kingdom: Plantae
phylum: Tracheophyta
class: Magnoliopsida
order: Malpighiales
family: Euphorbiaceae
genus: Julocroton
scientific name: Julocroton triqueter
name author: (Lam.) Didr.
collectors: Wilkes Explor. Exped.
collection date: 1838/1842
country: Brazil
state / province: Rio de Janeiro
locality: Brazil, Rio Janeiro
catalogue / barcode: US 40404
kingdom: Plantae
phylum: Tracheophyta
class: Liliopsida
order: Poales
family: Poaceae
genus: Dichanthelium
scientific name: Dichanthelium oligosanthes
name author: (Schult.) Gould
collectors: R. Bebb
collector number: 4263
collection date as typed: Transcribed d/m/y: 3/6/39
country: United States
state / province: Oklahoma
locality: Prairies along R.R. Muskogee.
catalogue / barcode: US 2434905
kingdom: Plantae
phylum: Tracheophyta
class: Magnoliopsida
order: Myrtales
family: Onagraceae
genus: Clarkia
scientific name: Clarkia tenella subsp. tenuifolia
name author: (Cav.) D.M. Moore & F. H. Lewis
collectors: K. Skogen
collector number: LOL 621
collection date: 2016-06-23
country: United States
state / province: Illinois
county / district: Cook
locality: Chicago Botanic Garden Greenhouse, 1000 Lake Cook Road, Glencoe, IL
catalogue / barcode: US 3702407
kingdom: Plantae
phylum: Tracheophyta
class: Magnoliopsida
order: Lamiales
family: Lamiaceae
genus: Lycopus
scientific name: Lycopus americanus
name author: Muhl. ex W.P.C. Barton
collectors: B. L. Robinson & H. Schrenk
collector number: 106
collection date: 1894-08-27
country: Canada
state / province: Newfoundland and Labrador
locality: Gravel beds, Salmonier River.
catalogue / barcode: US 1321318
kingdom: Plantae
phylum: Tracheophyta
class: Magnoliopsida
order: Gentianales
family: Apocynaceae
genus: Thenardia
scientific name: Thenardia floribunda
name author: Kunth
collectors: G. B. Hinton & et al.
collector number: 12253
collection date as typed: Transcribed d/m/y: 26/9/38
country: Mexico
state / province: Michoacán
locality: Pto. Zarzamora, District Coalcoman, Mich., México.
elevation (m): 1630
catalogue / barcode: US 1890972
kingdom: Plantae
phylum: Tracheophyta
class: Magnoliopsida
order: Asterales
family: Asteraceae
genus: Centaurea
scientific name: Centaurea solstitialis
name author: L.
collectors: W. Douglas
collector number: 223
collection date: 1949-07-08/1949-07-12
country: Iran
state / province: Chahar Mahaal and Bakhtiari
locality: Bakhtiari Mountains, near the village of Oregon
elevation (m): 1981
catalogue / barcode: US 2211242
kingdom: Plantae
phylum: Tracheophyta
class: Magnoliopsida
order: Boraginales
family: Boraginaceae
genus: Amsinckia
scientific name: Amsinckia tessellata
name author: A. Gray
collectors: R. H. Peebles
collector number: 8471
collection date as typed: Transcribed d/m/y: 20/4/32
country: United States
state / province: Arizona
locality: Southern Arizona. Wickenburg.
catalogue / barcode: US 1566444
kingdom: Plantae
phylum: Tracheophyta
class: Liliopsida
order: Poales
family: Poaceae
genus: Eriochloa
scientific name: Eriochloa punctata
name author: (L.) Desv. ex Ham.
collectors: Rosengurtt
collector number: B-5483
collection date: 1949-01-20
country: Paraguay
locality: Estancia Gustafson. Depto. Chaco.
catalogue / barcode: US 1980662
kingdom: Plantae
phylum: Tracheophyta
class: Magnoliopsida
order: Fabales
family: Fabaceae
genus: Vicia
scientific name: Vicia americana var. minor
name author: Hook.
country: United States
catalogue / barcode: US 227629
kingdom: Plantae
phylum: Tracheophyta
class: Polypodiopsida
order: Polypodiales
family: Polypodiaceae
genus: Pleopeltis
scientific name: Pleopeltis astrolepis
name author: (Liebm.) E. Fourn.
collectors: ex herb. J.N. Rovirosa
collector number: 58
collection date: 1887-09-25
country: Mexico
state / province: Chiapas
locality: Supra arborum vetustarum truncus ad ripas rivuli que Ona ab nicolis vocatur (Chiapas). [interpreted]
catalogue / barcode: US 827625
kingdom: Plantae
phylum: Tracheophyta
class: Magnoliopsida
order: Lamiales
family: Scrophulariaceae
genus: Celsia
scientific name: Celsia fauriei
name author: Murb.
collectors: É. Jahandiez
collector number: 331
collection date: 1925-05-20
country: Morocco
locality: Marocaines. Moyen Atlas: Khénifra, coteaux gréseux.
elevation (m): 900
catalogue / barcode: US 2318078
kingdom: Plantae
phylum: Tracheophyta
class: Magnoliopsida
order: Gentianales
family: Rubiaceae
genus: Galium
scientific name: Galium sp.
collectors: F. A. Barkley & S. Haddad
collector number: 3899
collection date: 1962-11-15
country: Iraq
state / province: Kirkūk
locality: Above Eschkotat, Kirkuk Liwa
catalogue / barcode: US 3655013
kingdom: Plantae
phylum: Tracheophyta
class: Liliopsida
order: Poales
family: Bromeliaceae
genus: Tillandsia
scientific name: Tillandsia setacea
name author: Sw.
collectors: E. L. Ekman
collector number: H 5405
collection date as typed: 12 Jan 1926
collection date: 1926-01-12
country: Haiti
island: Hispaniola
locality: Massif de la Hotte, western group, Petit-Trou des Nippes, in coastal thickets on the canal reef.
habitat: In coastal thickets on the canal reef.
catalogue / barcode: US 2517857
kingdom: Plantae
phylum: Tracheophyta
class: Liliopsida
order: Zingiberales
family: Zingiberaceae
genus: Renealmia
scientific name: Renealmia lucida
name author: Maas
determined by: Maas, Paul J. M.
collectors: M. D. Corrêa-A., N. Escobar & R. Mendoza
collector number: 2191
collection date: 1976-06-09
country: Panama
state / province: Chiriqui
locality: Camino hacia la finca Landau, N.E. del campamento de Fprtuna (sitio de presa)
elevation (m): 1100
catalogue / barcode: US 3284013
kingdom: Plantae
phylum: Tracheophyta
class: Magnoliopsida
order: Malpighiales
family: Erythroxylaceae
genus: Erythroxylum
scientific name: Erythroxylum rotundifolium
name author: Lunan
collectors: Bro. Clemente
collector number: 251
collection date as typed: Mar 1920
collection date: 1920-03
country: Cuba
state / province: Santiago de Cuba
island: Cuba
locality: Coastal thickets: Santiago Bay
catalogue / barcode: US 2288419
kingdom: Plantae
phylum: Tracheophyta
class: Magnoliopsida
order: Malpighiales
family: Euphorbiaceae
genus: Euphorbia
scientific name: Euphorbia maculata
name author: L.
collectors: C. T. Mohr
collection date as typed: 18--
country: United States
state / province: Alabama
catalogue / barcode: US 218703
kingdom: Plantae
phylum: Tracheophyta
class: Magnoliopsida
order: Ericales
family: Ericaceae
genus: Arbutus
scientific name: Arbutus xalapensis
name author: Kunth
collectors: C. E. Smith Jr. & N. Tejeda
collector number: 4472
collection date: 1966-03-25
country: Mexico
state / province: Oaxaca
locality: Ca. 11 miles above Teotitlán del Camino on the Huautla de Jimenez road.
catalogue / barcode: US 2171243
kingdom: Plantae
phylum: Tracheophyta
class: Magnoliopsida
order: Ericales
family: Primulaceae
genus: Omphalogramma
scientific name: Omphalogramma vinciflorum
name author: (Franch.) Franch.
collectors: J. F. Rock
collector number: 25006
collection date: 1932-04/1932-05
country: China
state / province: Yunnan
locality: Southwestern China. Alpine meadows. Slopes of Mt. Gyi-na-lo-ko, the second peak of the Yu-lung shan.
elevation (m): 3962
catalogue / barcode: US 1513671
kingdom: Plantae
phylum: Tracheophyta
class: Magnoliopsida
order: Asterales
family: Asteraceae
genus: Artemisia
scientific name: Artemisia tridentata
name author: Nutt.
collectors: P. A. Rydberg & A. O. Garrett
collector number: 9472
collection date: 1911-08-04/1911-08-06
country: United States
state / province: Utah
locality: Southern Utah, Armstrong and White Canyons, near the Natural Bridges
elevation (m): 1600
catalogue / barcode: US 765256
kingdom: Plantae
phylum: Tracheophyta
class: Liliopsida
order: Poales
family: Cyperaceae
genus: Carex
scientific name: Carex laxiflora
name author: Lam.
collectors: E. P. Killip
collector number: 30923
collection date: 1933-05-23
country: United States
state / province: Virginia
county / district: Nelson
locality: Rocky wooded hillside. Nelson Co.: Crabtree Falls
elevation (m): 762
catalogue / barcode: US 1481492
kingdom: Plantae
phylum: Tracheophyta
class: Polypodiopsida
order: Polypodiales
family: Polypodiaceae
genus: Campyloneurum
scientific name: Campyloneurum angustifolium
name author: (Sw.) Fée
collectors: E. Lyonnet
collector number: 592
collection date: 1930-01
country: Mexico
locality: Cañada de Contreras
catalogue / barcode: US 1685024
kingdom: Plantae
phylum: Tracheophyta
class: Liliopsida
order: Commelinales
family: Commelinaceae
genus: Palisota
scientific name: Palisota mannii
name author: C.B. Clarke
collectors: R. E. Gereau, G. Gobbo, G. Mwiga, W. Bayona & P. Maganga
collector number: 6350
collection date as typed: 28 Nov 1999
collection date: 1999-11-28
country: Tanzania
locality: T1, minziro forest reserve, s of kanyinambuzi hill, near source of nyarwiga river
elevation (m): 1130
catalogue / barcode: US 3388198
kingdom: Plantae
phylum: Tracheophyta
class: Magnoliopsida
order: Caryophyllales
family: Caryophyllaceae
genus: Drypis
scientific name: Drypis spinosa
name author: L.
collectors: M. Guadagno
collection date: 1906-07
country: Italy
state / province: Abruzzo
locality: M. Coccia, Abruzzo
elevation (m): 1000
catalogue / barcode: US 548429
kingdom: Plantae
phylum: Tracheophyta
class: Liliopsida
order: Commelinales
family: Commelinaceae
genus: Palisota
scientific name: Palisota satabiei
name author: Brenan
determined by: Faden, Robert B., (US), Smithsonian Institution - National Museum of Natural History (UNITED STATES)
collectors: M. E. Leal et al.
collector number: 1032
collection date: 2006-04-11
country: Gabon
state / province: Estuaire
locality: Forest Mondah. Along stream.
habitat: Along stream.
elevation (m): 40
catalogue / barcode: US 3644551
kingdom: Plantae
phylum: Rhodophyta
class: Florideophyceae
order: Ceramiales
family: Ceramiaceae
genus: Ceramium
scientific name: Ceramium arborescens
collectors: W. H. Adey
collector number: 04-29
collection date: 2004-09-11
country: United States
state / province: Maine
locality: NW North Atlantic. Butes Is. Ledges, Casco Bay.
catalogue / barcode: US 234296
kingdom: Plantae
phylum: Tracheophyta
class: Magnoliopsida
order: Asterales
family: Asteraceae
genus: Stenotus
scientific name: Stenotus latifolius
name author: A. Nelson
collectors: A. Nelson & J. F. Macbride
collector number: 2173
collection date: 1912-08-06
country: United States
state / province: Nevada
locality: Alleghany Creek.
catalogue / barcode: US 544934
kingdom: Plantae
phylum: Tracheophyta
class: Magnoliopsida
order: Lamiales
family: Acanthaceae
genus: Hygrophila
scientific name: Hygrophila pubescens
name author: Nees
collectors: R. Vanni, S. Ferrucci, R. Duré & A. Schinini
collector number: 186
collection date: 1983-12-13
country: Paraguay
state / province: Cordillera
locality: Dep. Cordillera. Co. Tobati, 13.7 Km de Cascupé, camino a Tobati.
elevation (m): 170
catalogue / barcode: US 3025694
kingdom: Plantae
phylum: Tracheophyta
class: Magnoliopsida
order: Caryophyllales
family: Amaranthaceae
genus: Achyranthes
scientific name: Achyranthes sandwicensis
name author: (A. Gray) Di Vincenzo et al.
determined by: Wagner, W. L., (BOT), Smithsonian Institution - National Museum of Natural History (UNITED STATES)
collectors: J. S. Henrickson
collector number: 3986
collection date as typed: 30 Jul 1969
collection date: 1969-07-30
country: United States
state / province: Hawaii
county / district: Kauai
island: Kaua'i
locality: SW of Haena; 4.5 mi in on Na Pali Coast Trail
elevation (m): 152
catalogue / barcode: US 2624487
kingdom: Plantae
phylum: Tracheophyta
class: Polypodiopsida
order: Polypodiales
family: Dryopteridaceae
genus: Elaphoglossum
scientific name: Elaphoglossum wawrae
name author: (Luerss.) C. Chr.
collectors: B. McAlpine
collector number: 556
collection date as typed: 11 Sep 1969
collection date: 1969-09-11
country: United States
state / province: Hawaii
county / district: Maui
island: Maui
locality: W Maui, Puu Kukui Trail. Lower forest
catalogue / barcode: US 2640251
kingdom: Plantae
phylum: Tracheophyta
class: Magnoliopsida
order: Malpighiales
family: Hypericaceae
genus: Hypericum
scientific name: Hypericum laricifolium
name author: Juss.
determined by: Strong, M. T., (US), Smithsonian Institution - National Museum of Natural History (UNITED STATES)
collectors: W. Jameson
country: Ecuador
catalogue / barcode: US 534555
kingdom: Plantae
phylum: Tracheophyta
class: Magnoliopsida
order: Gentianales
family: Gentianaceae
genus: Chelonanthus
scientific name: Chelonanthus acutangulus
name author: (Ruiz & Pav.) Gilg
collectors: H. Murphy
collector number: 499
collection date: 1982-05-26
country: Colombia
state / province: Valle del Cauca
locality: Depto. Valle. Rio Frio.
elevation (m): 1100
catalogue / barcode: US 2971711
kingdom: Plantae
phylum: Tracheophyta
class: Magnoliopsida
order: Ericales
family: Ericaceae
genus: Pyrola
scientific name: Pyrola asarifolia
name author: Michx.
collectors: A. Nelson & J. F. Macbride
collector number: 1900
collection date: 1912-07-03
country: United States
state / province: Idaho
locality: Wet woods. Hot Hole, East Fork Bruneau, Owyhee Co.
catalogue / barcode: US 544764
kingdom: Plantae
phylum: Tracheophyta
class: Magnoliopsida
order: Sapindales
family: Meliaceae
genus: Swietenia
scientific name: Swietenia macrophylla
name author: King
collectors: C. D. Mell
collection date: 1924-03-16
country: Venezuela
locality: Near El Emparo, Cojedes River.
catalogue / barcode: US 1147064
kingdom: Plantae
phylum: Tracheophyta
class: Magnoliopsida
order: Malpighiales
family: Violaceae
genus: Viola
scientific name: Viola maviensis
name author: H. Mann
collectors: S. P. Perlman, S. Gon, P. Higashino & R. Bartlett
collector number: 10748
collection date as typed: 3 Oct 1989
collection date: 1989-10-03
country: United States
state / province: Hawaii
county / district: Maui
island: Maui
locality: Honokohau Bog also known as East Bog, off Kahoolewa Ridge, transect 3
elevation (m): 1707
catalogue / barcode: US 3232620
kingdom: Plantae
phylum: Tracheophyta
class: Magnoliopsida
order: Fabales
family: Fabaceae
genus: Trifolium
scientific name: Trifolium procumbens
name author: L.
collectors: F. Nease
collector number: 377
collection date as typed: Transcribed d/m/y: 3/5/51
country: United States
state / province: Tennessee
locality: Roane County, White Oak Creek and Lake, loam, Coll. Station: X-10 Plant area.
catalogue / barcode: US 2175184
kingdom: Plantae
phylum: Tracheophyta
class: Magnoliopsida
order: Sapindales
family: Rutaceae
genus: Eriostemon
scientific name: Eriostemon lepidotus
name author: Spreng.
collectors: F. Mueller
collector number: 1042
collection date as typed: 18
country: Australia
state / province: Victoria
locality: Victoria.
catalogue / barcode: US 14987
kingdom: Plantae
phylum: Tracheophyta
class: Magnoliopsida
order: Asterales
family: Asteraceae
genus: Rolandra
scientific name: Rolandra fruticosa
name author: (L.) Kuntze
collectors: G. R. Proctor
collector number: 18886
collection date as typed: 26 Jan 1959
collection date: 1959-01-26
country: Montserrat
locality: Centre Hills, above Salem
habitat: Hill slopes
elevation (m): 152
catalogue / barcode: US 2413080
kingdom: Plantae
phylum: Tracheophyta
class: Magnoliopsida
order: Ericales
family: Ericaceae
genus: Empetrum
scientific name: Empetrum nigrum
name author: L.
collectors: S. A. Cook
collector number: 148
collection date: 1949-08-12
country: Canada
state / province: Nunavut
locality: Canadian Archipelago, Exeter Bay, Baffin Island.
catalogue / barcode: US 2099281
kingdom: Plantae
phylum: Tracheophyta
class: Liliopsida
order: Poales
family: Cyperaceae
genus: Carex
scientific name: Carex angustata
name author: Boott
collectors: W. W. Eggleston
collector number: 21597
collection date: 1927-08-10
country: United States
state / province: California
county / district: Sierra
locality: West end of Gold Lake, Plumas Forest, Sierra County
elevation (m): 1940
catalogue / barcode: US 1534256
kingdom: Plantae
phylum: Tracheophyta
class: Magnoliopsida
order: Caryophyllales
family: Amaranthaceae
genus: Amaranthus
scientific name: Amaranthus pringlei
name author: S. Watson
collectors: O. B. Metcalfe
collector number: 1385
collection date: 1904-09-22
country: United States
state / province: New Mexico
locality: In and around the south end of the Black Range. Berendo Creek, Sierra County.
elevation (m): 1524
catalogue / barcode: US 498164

■ TASK TO CARRY OUT
Turn everything from the first line of the entries down through the line containing "state / province: Rio de Janeiro" into a numbered list, leaving out any blank lines.

■ RESPONSE TO THE TASK
1. kingdom: Plantae
2. phylum: Tracheophyta
3. class: Magnoliopsida
4. order: Malpighiales
5. family: Euphorbiaceae
6. genus: Julocroton
7. scientific name: Julocroton triqueter
8. name author: (Lam.) Didr.
9. collectors: Wilkes Explor. Exped.
10. collection date: 1838/1842
11. country: Brazil
12. state / province: Rio de Janeiro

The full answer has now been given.